Supplied entries »

□ □ □

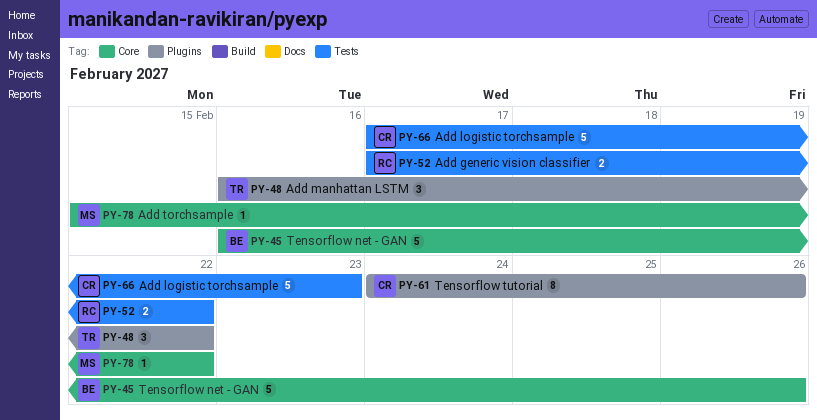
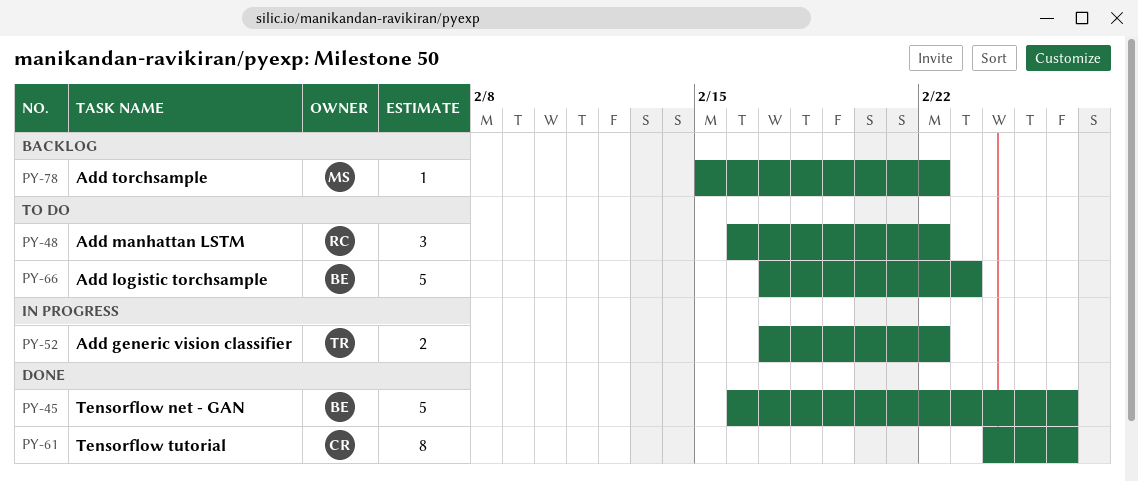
PY-48, owner: TR -> RC
PY-52, owner: RC -> TR
PY-66, owner: CR -> BE

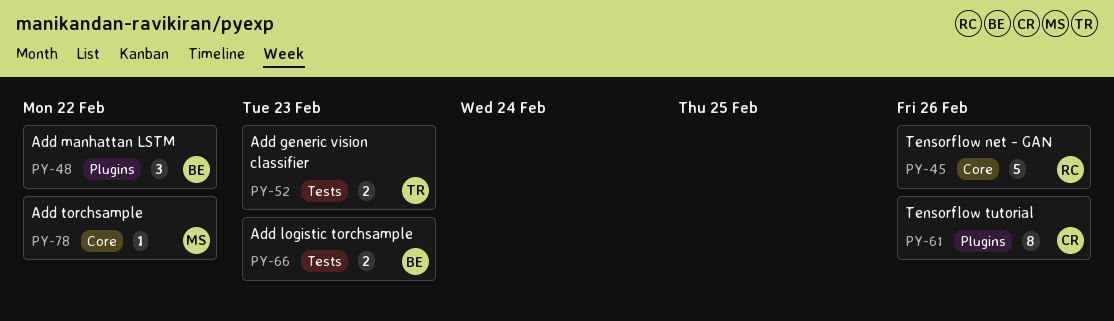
PY-45, owner: BE -> RC
PY-48, owner: RC -> BE
PY-52, due: Feb 22 -> Feb 23
PY-66, estimate: 5 -> 2

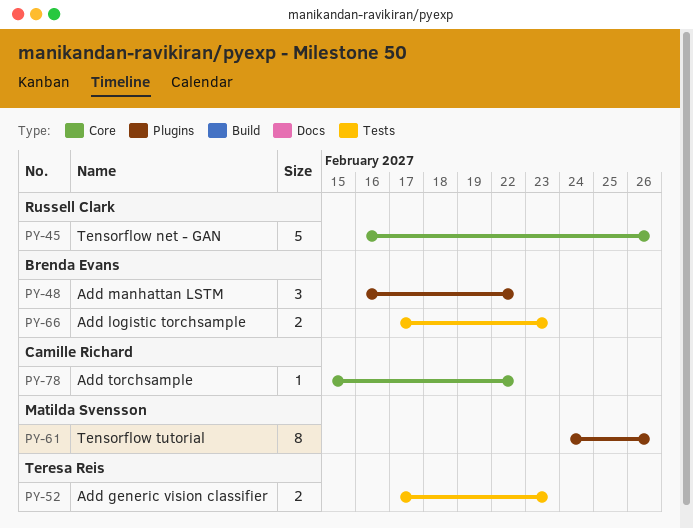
PY-61, owner: Camille Richard -> Matilda Svensson
PY-78, owner: Matilda Svensson -> Camille Richard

□ □ □

Exercise requirements »
Word for word, return the records shown above without their pictures.

Your response »
PY-48, owner: TR -> RC
PY-52, owner: RC -> TR
PY-66, owner: CR -> BE

PY-45, owner: BE -> RC
PY-48, owner: RC -> BE
PY-52, due: Feb 22 -> Feb 23
PY-66, estimate: 5 -> 2

PY-61, owner: Camille Richard -> Matilda Svensson
PY-78, owner: Matilda Svensson -> Camille Richard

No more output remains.